For businesses, it enables the ability to do straight-through processing and limiting or shrinking down accounts receivables cycles, as well as reducing the costs associated with cash handling that are required at a merchant level. For consumers, it can be more convenient to carry a digital representation of the value in their bank account.
“I think banks in Canada have realized that at a little bit quicker and made those cooperative investments to actually accelerate the industry forward,” Maoloni said.
Though all five of the principles provided in INTERAC’s white paper are crucial to the development of a modernized payment system, there are some that Maoloni identified as the most important.
Two that go hand in hand are ubiquity and good funds.
With confusion in the market and an increasing number of different payment standards, ubiquity can be quite hard to achieve, but knowing that there’s a capability in market that’s uniform across financial institutions is invaluable.

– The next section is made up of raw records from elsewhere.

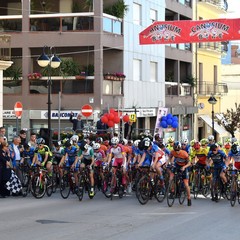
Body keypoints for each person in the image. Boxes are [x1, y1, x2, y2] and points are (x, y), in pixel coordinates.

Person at [168, 141, 192, 206]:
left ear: (180, 149)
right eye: (176, 151)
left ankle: (189, 198)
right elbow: (170, 157)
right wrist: (170, 163)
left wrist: (184, 167)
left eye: (178, 151)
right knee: (171, 177)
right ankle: (173, 190)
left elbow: (189, 163)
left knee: (186, 184)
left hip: (184, 166)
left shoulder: (184, 154)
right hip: (177, 165)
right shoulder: (172, 152)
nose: (177, 152)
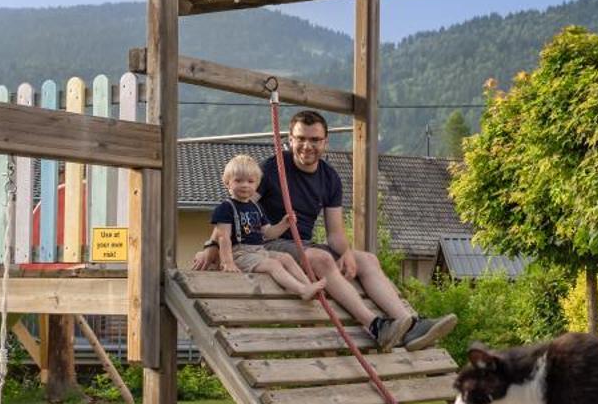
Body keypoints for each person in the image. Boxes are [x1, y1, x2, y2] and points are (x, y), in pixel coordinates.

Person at [192, 110, 456, 352]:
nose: (308, 146)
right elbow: (235, 207)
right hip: (269, 244)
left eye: (315, 140)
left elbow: (335, 233)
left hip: (303, 244)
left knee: (367, 260)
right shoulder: (273, 169)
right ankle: (375, 326)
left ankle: (409, 325)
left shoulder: (330, 177)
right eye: (301, 139)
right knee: (321, 258)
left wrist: (348, 254)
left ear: (325, 142)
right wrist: (212, 246)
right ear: (289, 140)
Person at [211, 154, 322, 301]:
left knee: (286, 258)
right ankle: (302, 290)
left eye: (250, 181)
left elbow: (268, 233)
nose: (245, 185)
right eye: (238, 181)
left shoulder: (256, 207)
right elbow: (223, 237)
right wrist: (227, 262)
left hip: (259, 251)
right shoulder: (226, 208)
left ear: (256, 185)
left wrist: (284, 224)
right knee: (273, 265)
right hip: (239, 254)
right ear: (227, 183)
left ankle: (308, 285)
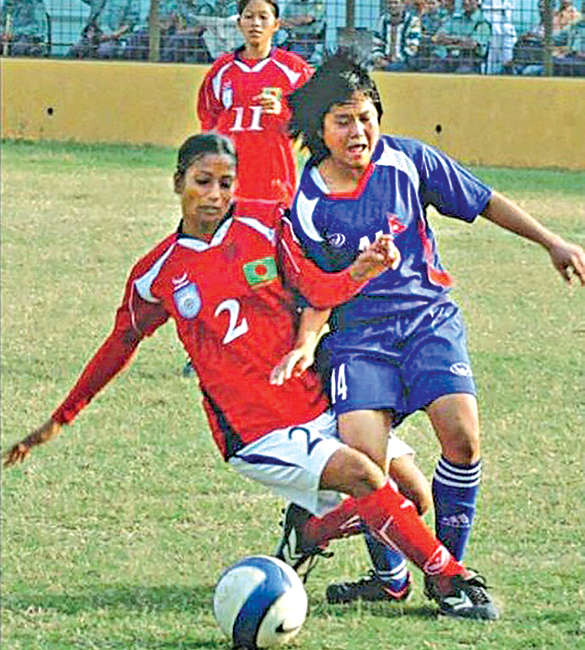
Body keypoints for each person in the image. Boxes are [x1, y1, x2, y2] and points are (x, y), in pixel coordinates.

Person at [4, 132, 498, 621]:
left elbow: (315, 287)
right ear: (178, 182)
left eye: (226, 183)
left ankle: (310, 533)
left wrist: (358, 273)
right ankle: (451, 581)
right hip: (256, 430)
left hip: (314, 402)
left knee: (413, 498)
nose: (215, 195)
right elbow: (119, 345)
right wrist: (60, 419)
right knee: (365, 477)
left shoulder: (264, 224)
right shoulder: (158, 273)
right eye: (202, 181)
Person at [281, 51, 585, 607]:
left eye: (366, 116)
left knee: (463, 439)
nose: (358, 131)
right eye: (343, 120)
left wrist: (552, 242)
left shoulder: (409, 160)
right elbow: (317, 289)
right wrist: (306, 343)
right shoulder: (309, 203)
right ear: (320, 130)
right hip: (358, 339)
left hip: (428, 322)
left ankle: (450, 577)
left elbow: (483, 200)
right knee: (367, 466)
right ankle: (388, 576)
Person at [197, 0, 313, 205]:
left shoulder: (295, 71)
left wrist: (283, 111)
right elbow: (208, 118)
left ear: (276, 24)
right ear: (239, 23)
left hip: (275, 180)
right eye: (249, 17)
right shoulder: (220, 70)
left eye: (263, 17)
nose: (255, 23)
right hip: (229, 179)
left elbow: (313, 120)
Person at [428, 0, 492, 73]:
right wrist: (461, 41)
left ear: (478, 1)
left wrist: (449, 40)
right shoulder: (456, 18)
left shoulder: (482, 22)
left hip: (470, 61)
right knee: (432, 71)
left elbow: (472, 45)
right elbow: (438, 37)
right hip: (449, 58)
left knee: (460, 73)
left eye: (470, 0)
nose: (466, 2)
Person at [69, 0, 139, 59]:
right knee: (74, 51)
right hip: (91, 35)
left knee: (103, 52)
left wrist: (112, 35)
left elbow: (129, 23)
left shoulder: (130, 2)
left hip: (114, 38)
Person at [371, 0, 422, 72]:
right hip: (385, 59)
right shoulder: (382, 20)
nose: (392, 5)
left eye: (395, 2)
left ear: (403, 4)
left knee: (391, 68)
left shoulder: (413, 21)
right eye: (390, 3)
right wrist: (379, 58)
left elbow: (413, 47)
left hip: (406, 61)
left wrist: (395, 59)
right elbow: (376, 43)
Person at [280, 0, 326, 65]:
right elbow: (281, 22)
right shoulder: (291, 3)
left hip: (308, 39)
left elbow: (307, 19)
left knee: (296, 60)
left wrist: (290, 22)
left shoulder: (317, 3)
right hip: (291, 38)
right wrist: (297, 21)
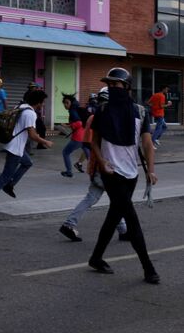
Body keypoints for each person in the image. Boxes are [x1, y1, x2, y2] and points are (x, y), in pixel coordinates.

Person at [87, 67, 160, 285]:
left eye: (115, 85)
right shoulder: (103, 109)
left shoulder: (140, 111)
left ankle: (96, 257)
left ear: (126, 87)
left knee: (113, 216)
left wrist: (151, 170)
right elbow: (94, 141)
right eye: (108, 85)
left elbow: (147, 144)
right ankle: (148, 268)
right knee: (131, 219)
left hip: (131, 173)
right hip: (111, 173)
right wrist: (101, 162)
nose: (111, 88)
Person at [59, 87, 128, 242]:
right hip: (109, 167)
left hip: (97, 166)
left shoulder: (93, 118)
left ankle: (70, 223)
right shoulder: (111, 120)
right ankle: (123, 230)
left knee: (94, 198)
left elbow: (88, 142)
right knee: (117, 200)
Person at [0, 89, 53, 209]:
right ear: (38, 102)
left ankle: (10, 185)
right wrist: (45, 141)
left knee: (27, 163)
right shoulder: (30, 114)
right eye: (42, 102)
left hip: (14, 145)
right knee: (5, 175)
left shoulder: (22, 106)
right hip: (15, 148)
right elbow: (32, 135)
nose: (42, 105)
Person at [59, 93, 89, 178]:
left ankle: (69, 172)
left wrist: (67, 126)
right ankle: (95, 173)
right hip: (84, 136)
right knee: (88, 155)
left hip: (78, 137)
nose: (65, 105)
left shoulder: (72, 111)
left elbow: (79, 123)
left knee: (65, 152)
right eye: (64, 103)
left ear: (71, 102)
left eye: (67, 103)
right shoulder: (76, 109)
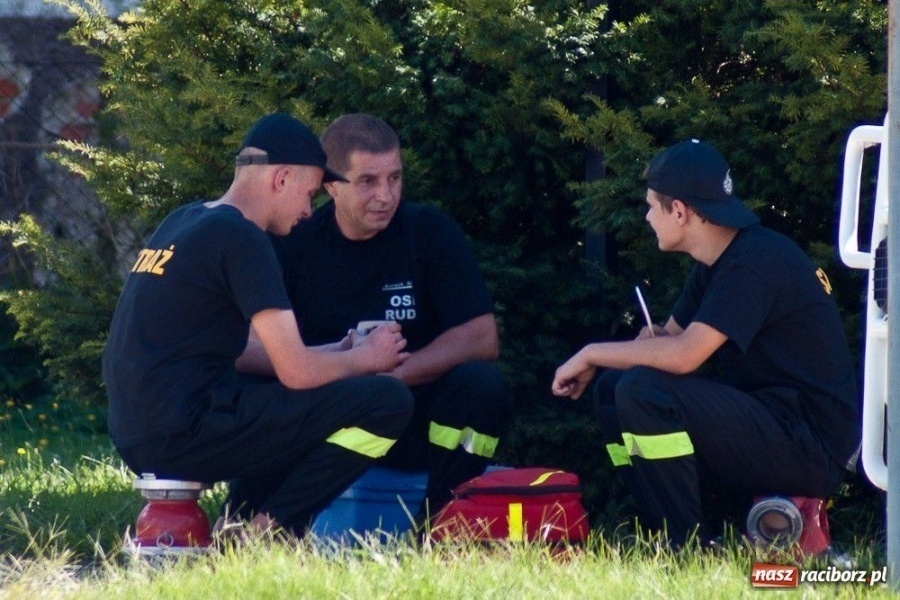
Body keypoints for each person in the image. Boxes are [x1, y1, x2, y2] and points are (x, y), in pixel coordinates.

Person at [102, 113, 415, 536]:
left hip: (138, 431)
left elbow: (236, 350)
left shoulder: (186, 220)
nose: (308, 211)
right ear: (281, 178)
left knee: (285, 405)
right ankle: (267, 531)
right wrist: (369, 357)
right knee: (387, 402)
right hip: (187, 430)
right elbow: (298, 373)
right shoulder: (244, 239)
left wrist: (339, 352)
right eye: (308, 194)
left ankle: (239, 523)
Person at [551, 139, 860, 547]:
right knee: (613, 389)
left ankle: (684, 544)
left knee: (642, 391)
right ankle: (664, 530)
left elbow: (683, 357)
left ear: (678, 211)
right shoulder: (717, 259)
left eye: (650, 206)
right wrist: (648, 342)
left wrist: (591, 353)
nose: (646, 217)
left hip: (809, 445)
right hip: (773, 423)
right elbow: (674, 340)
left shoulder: (753, 263)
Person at [262, 113, 513, 515]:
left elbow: (481, 337)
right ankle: (264, 525)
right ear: (330, 185)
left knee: (482, 384)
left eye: (394, 178)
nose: (386, 195)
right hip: (329, 415)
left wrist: (392, 378)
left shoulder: (428, 230)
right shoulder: (294, 241)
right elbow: (262, 348)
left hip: (415, 415)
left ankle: (444, 523)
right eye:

“That type of ubiquity is required because it lowers the barrier to entry and allows for the interoperability to really manifest itself so that it can be a viable option for payments,” Maoloni explained.
On the other side of the same coin is the availability of good funds.
As a consumer or business, knowing that the money has left your account and the person on the other side is able to use the money in near real time makes it massively beneficial.
Maoloni noted that this is the only way to get the industry to move away from using cash or checks as that vehicle of value exchange.
Another important principle is standards, but it’s often the one that is the most difficult for payments players to get into market or adopt.
“Standards are sort of a tricky thing — they’re standards, but they tend to be implemented or deviated at the national or domestic level,” Maoloni said.
While standards are important for helping the entire payments value chain to a common point and push the market into a certain direction so that each piece of the chain doesn’t have to do a proprietary set of development or implementation, they can still be quite challenging to implement.
“We know we need to drive toward standards — the issue is that sometimes we tend to deviate them to mask certain domestic-level problems or domestic-level friction,” he said of the market as a whole.
Moving Down The Path of Openness
Another principle that is often tough for a payments industry to implement is moving away from the traditional closed approach to bringing products and services to market.
However, INTERAC’s perspective is that pursuing openness offers a more robust and innovation-encouraging way to proceed.
“We want to encourage a set of openness where people can initiate the creation of a payment instruction but not add any consumer or business risk into that type of interaction,” Maoloni explained.
He said that INTERAC will soon bring to market an integration layer via APIs for companies that don’t necessarily want to be in the business of money movement but still want to create consumer experiences that allow people to exchange money either through a request or a sending of funds. It will offer these businesses the ability to create those instructions and not take the liability or the risks in actually moving the money.
With this type of offering, third-party developers can connect to INTERAC’s application and do some portion of the payment but not take on the risk or operational overhead that comes with the storage or transmittal of funds.
“It’s the first step toward a really innovative way of dealing with the risks in payments but also allowing for non-traditional participants to actually join the network and create new or unique things that actually benefit the entire market and the consumer,” Maoloni said.
The Power Of Balance
Though INTERAC’s white paper highlights the principles needed to develop and support faster payments, Maoloni said the biggest takeaway should be the importance of balance in creating these systems.
Establishing modernized payments systems is about striking the balance between the needs of all the stakeholders and the actions needed to move the industry forward.
“The principles are the design that you need to use to architect, and the balance is really what makes that architecture scale and remain pertinent in the market that you’re trying to solve for,” Maoloni explained.